▶ [TASK ITEM]: From the records below, extract every line containing the word "chart". Case matters, so a match must have the same capitalization.

▶ [ENTRIES PROVIDED]:

== Segment start ==

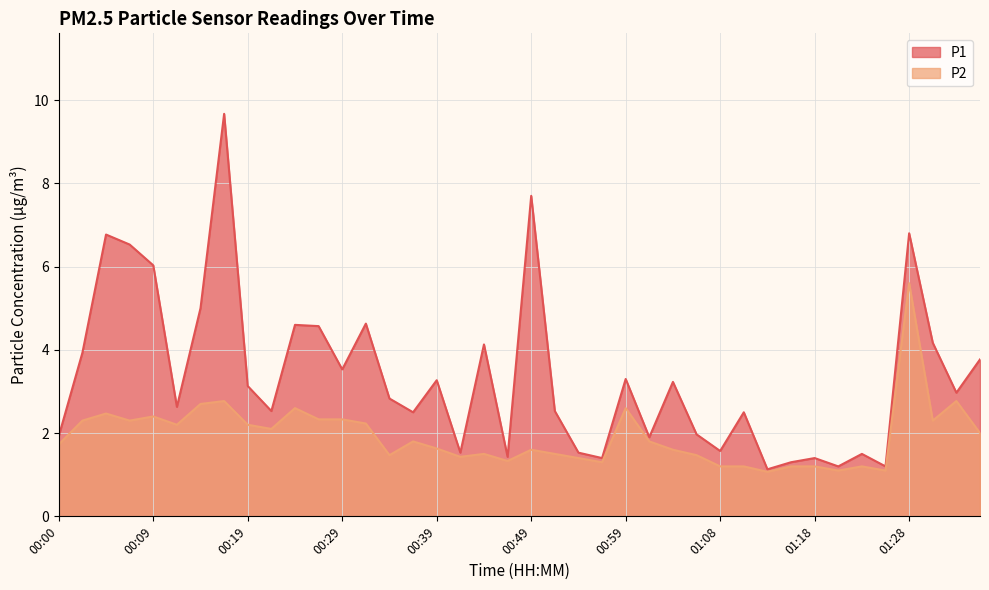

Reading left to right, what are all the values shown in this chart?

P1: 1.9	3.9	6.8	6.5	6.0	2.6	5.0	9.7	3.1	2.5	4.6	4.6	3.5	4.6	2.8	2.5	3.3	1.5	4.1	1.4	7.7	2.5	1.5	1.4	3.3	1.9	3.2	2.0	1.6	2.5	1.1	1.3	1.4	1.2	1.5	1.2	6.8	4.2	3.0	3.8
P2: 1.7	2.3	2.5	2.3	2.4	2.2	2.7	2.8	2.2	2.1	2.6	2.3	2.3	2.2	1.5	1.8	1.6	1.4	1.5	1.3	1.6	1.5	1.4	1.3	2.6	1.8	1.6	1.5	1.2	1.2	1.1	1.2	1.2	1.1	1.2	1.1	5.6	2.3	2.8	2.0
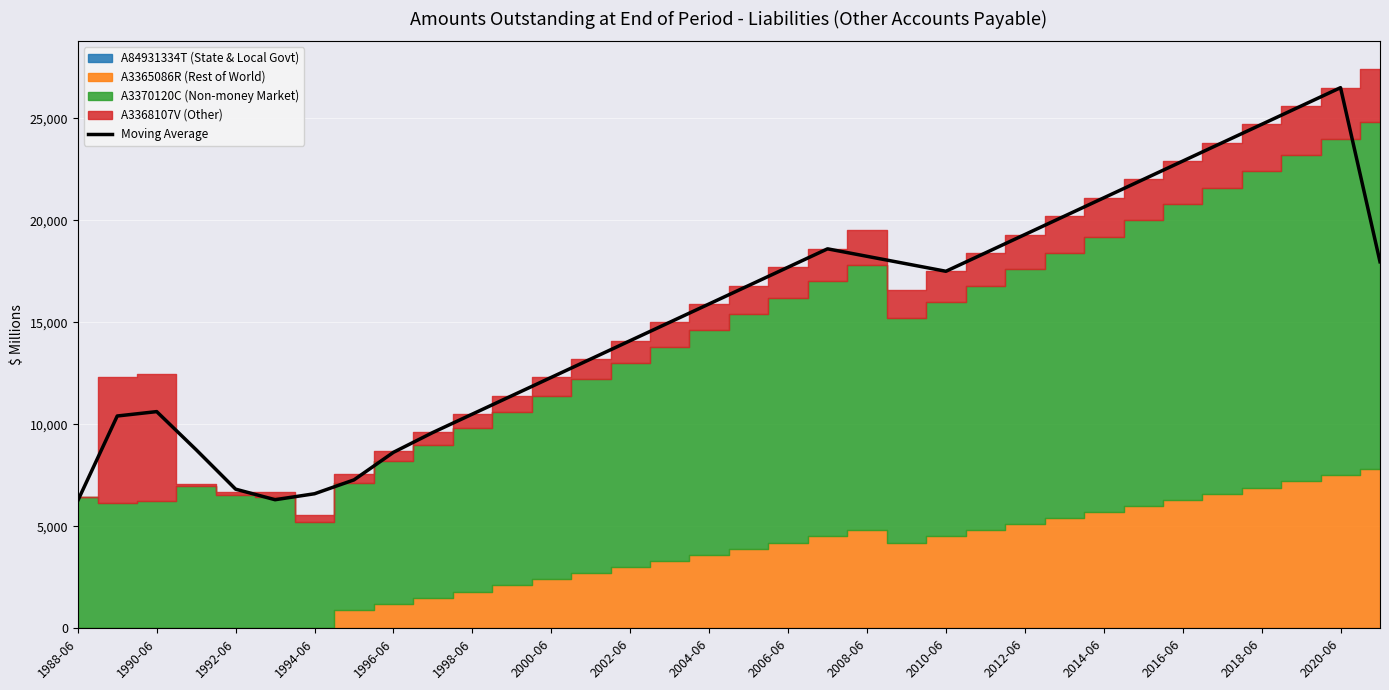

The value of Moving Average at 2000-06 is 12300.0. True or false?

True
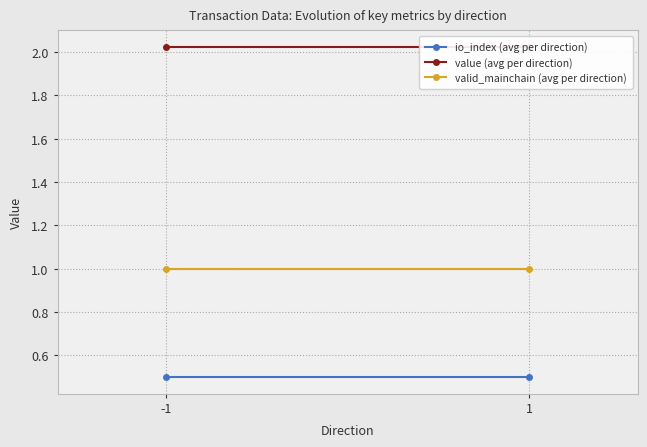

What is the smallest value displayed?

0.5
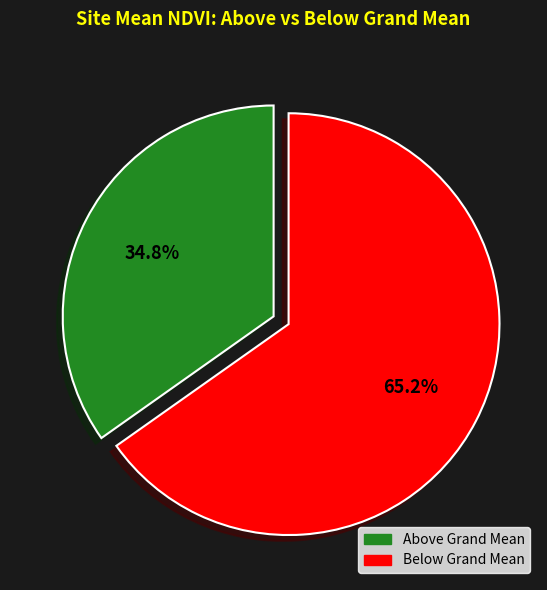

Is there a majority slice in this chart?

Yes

== Segment end ==

▶ [ANSWER TO THIS EXERCISE]:
Reading left to right, what are all the values shown in this chart?
Is there a majority slice in this chart?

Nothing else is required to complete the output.